Project title: “Mechanistic dysregulation of insulin responsive mTORC1 signalling in insulin resistant human skeletal muscle”
Summary
Insulin resistance in skeletal muscle is a core defect in type 2 diabetes, resulting in reduced glucose disposal and hyperglycaemia. Insulin resistance is also linked to altered muscle remodelling, reduced metabolic flexibility, and impaired adaptation to diet and exercise. We have recently taken an unbiased approach to deconvolute insulin signalling in skeletal muscle. Specifically, we applied deep proteomics and phosphoproteomics in human skeletal muscle during fasting and during hyperinsulinaemic euglycaemic clamps in a large, well phenotyped cohort across the insulin sensitivity spectrum. Strikingly, a key and unexpected pattern emerged. Several insulin-stimulated mTORC1 substrates tracked tightly with insulin sensitivity, whereas many AKT substrates remained insulin responsive even in insulin resistant muscle (Cell, 2025). This points to selective uncoupling of insulin signalling to mTORC1 rather than global proximal insulin signalling failure. Thus the aim of this post-doctoral project is to:
- Define an insulin responsive mTORC1 signature in human skeletal muscle across insulin sensitivity.
- Identify upstream regulators reducing mTORC1 signalling in insulin resistance
- Test causality in primary human skeletal muscle cells from insulin sensitive and insulin resistant donors.

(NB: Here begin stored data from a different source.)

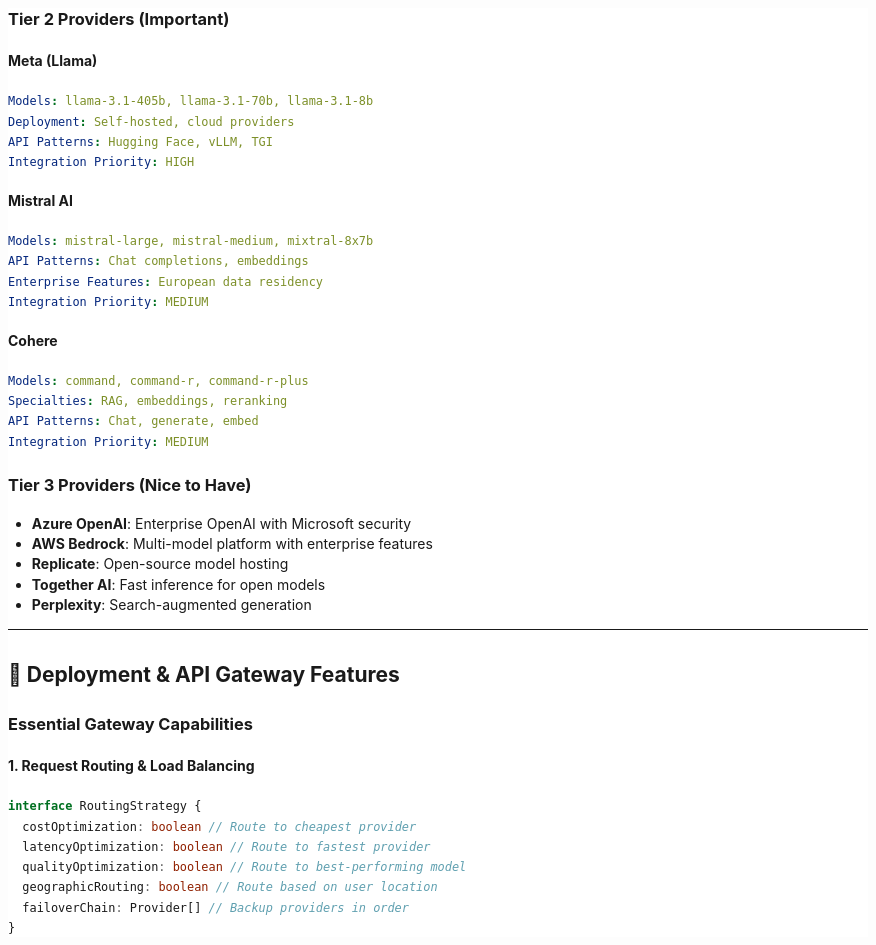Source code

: ### **Tier 2 Providers (Important)**

#### **Meta (Llama)**

```yaml
Models: llama-3.1-405b, llama-3.1-70b, llama-3.1-8b
Deployment: Self-hosted, cloud providers
API Patterns: Hugging Face, vLLM, TGI
Integration Priority: HIGH
```

#### **Mistral AI**

```yaml
Models: mistral-large, mistral-medium, mixtral-8x7b
API Patterns: Chat completions, embeddings
Enterprise Features: European data residency
Integration Priority: MEDIUM
```

#### **Cohere**

```yaml
Models: command, command-r, command-r-plus
Specialties: RAG, embeddings, reranking
API Patterns: Chat, generate, embed
Integration Priority: MEDIUM
```

### **Tier 3 Providers (Nice to Have)**

- **Azure OpenAI**: Enterprise OpenAI with Microsoft security
- **AWS Bedrock**: Multi-model platform with enterprise features
- **Replicate**: Open-source model hosting
- **Together AI**: Fast inference for open models
- **Perplexity**: Search-augmented generation

---

## 🚀 Deployment & API Gateway Features

### **Essential Gateway Capabilities**

#### **1. Request Routing & Load Balancing**

```typescript
interface RoutingStrategy {
  costOptimization: boolean // Route to cheapest provider
  latencyOptimization: boolean // Route to fastest provider
  qualityOptimization: boolean // Route to best-performing model
  geographicRouting: boolean // Route based on user location
  failoverChain: Provider[] // Backup providers in order
}
```
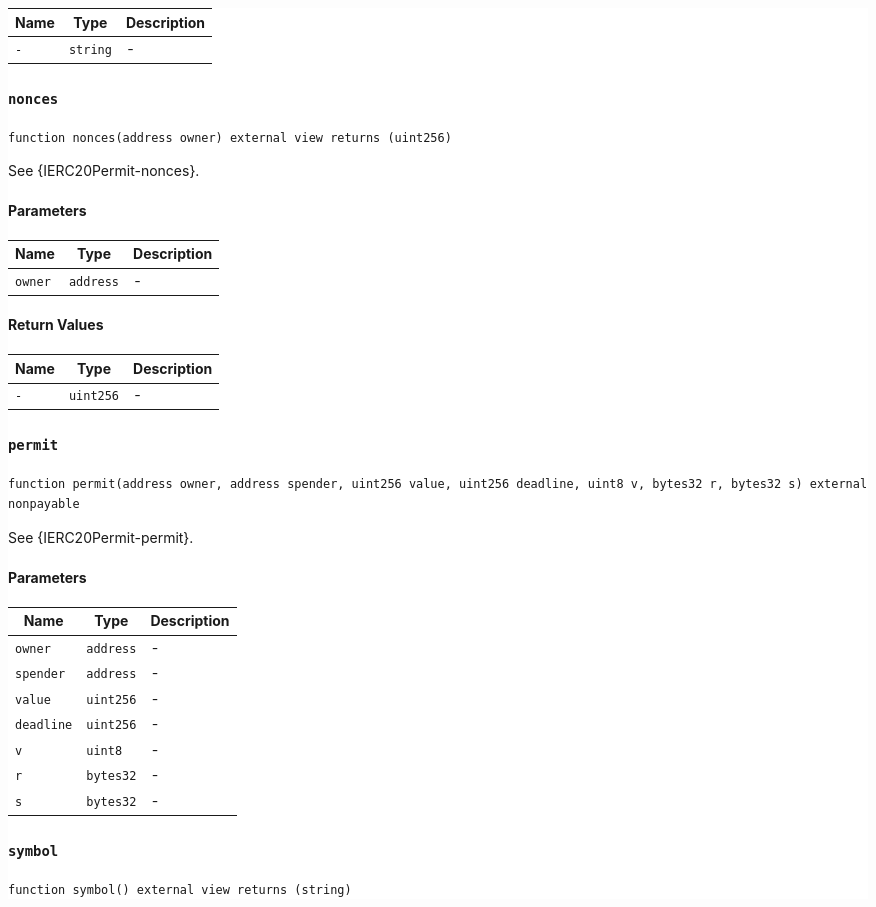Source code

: | Name | Type | Description |
|---|---|---|
| `-` | `string` | - |

### `nonces`
```solidity
function nonces(address owner) external view returns (uint256)
```

            
See {IERC20Permit-nonces}.

            
#### Parameters

| Name | Type | Description |
|---|---|---|
| `owner` | `address` | - |

#### Return Values

| Name | Type | Description |
|---|---|---|
| `-` | `uint256` | - |

### `permit`
```solidity
function permit(address owner, address spender, uint256 value, uint256 deadline, uint8 v, bytes32 r, bytes32 s) external nonpayable
```

            
See {IERC20Permit-permit}.

            
#### Parameters

| Name | Type | Description |
|---|---|---|
| `owner` | `address` | - |
| `spender` | `address` | - |
| `value` | `uint256` | - |
| `deadline` | `uint256` | - |
| `v` | `uint8` | - |
| `r` | `bytes32` | - |
| `s` | `bytes32` | - |

### `symbol`
```solidity
function symbol() external view returns (string)
```
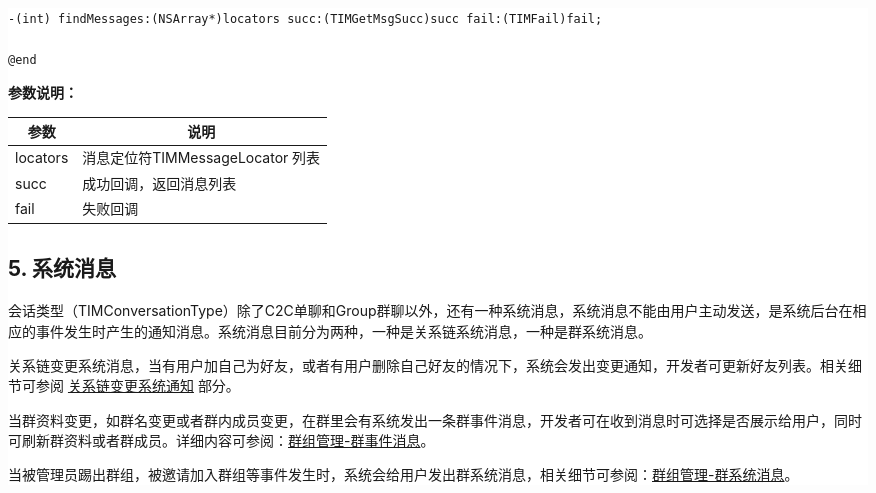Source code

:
 ```
-(int) findMessages:(NSArray*)locators succ:(TIMGetMsgSucc)succ fail:(TIMFail)fail;

@end
```

**参数说明：**

参数|说明
---|---
locators | 消息定位符TIMMessageLocator 列表
succ | 成功回调，返回消息列表
fail | 失败回调

## 5. 系统消息

会话类型（TIMConversationType）除了C2C单聊和Group群聊以外，还有一种系统消息，系统消息不能由用户主动发送，是系统后台在相应的事件发生时产生的通知消息。系统消息目前分为两种，一种是关系链系统消息，一种是群系统消息。

关系链变更系统消息，当有用户加自己为好友，或者有用户删除自己好友的情况下，系统会发出变更通知，开发者可更新好友列表。相关细节可参阅 [关系链变更系统通知](/doc/product/269/用户资料与关系链（iOS%20SDK）#8.-.E5.85.B3.E7.B3.BB.E9.93.BE.E5.8F.98.E6.9B.B4.E7.B3.BB.E7.BB.9F.E9.80.9A.E7.9F.A5) 部分。

当群资料变更，如群名变更或者群内成员变更，在群里会有系统发出一条群事件消息，开发者可在收到消息时可选择是否展示给用户，同时可刷新群资料或者群成员。详细内容可参阅：[群组管理-群事件消息](/doc/product/269/群组管理（iOS%20SDK）#8-.E7.BE.A4.E4.BA.8B.E4.BB.B6.E6.B6.88.E6.81.AF)。

当被管理员踢出群组，被邀请加入群组等事件发生时，系统会给用户发出群系统消息，相关细节可参阅：[群组管理-群系统消息](/doc/product/269/群组管理（iOS%20SDK）#9-.E7.BE.A4.E7.B3.BB.E7.BB.9F.E6.B6.88.E6.81.AF)。 


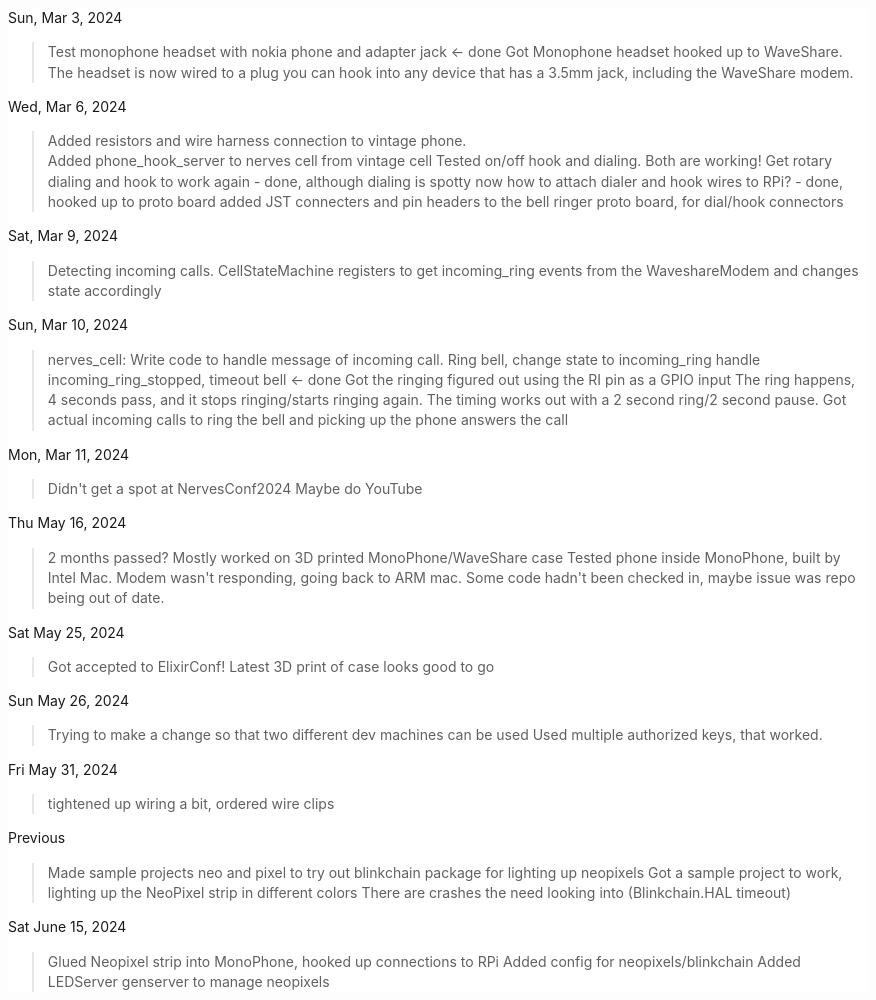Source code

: Sun, Mar 3, 2024
> Test monophone headset with nokia phone and adapter jack <- done
> Got Monophone headset hooked up to WaveShare.  
> The headset is now wired to a plug you can hook into any device that has a 3.5mm jack, including the WaveShare modem.

Wed, Mar 6, 2024
> Added resistors and wire harness connection to vintage phone.  
> Added phone_hook_server to nerves cell from vintage cell
> Tested on/off hook and dialing.  Both are working!
> Get rotary dialing and hook to work again - done, although dialing is spotty now
> how to attach dialer and hook wires to RPi? - done, hooked up to proto board
> added JST connecters and pin headers to the bell ringer proto board, for dial/hook connectors

Sat, Mar 9, 2024
> Detecting incoming calls.  CellStateMachine registers to get incoming_ring events from the WaveshareModem and changes state accordingly

Sun, Mar 10, 2024
> nerves_cell: Write code to handle message of incoming call.  Ring bell, change state to incoming_ring
  handle incoming_ring_stopped, timeout bell <- done
> Got the ringing figured out using the RI pin as a GPIO input
> The ring happens, 4 seconds pass, and it stops ringing/starts ringing again.  The timing works out with a 2 second ring/2 second pause. 
> Got actual incoming calls to ring the bell and picking up the phone answers the call

Mon, Mar 11, 2024
> Didn't get a spot at NervesConf2024
> Maybe do YouTube

Thu May 16, 2024
> 2 months passed? Mostly worked on 3D printed MonoPhone/WaveShare case
> Tested phone inside MonoPhone, built by Intel Mac.  Modem wasn't responding, going back to ARM mac.
> Some code hadn't been checked in, maybe issue was repo being out of date.

Sat May 25, 2024
> Got accepted to ElixirConf!
> Latest 3D print of case looks good to go

Sun May 26, 2024
> Trying to make a change so that two different dev machines can be used
> Used multiple authorized keys, that worked.

Fri May 31, 2024
> tightened up wiring a bit, ordered wire clips

Previous
> Made sample projects neo and pixel to try out blinkchain package for lighting up neopixels
> Got a sample project to work, lighting up the NeoPixel strip in different colors
> There are crashes the need looking into (Blinkchain.HAL timeout)

Sat June 15, 2024
> Glued Neopixel strip into MonoPhone, hooked up connections to RPi
> Added config for neopixels/blinkchain
> Added LEDServer genserver to manage neopixels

mTORC1 is a central integrator of insulin, nutrients, growth factors, energy status, and cellular stress. It controls translation initiation, ribosomal biogenesis, autophagy, and aspects of intermediary metabolism. In skeletal muscle, mTORC1 also contributes to protein turnover and thus to muscle quality and function. In insulin resistant states, mTORC1 may be altered in two nonexclusive ways. First, insulin may fail to engage mTORC1 due to impaired coupling between AKT and the TSC complex, altered RPTOR based scaffolding, or altered localisation of the complex. Second, stress and nutrient sensing inputs may dominate over insulin input, shifting the operating point of the pathway. In vivo data from human studies that resolve these possibilities are scarce. One of mTOR’s key roles is to regulate protein synthesis. Interestingly we have recently identified reduced expression of TMEM9-AS1 in skeletal muscle from people with type 2 diabetes, a lncRNA that appears necessary for adequate protein synthesis.